Il numero 89 ha sottolineato di dover ancora crescere nella gestione delle fasi iniziali di gara, sia in termini di esperienza sia di aggressività, evidenziando un alternarsi di passaggi dal quattordicesimo al nono posto e di nuovo indietro prima della caduta.
Rivola: combinazione Aprilia-Bezzecchi già matura
Il bilancio complessivo del fine settimana è stato tracciato dall’amministratore delegato di Aprilia Racing, Massimo Rivola, che ha definito molto positivo il weekend austriaco.
Rivola ha rimarcato il valore simbolico della pole position della RS-GP25 di Bezzecchi su una pista tradizionalmente sfavorevole per la moto veneta, sottolineando come il pacchetto tecnico stia dimostrando di crescere su tutti i tracciati. Secondo il manager, la gara di Marco è stata esemplare e, per lunghi tratti, ha fatto pensare a un risultato che su questo circuito non è ancora realisticamente alla portata di Aprilia.
Il terzo posto, così vicino al vincitore, viene letto come un segnale chiaro: la combinazione tra Aprilia e Bezzecchi è già a un buon livello di maturità. Su Martín, Rivola ha preferito soffermarsi sugli aspetti positivi del suo percorso, ricordando che serviranno chilometri ed esperienza per consolidare il feeling con la moto, ma senza nutrire dubbi sulla sua crescita futura.

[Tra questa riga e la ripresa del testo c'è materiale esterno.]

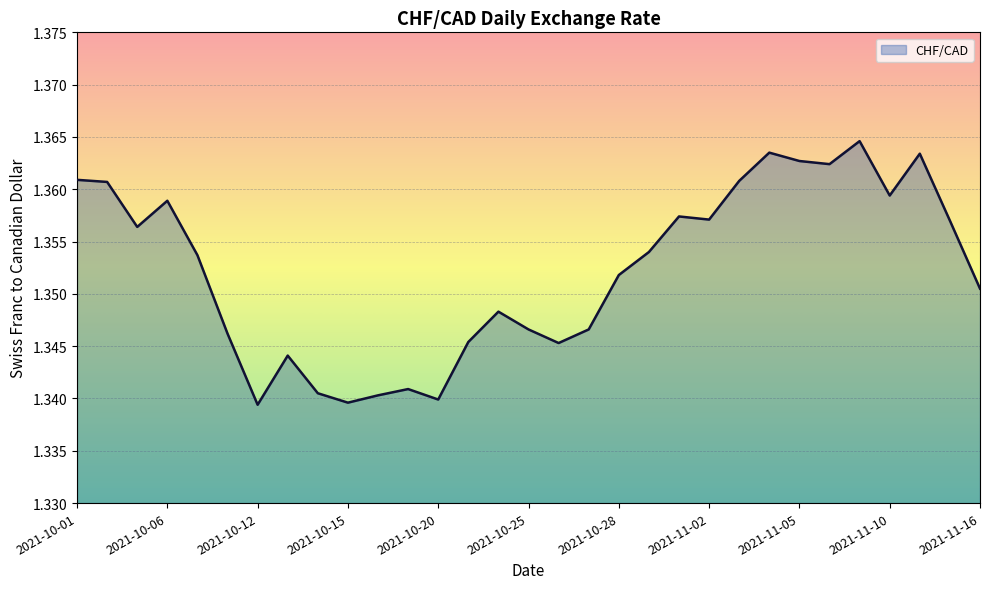

How many lines are shown in the chart?

1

Un Red Bull Ring meno ostile per Aprilia
Il podio di Bezzecchi e la competitività mostrata in qualifica confermano un’inversione di tendenza per Aprilia su un tracciato che in passato aveva spesso messo in evidenza i limiti della RS-GP. Il miglior risultato di sempre in Austria, unito alla continuità di podi in stagione, rafforza la percezione di una moto in costante sviluppo e di una coppia di piloti con margini di crescita ancora significativi.
In vista delle prossime gare, il lavoro si concentrerà sulla gestione delle fasi iniziali di corsa, sulla comprensione delle variabili legate alle pressioni degli pneumatici e sulla capacità di rendere la RS-GP competitiva anche nelle condizioni più critiche. L’Austria, da pista ostica, esce dal weekend come banco di prova superato per Aprilia Racing, con una conferma concreta del potenziale del progetto 2025.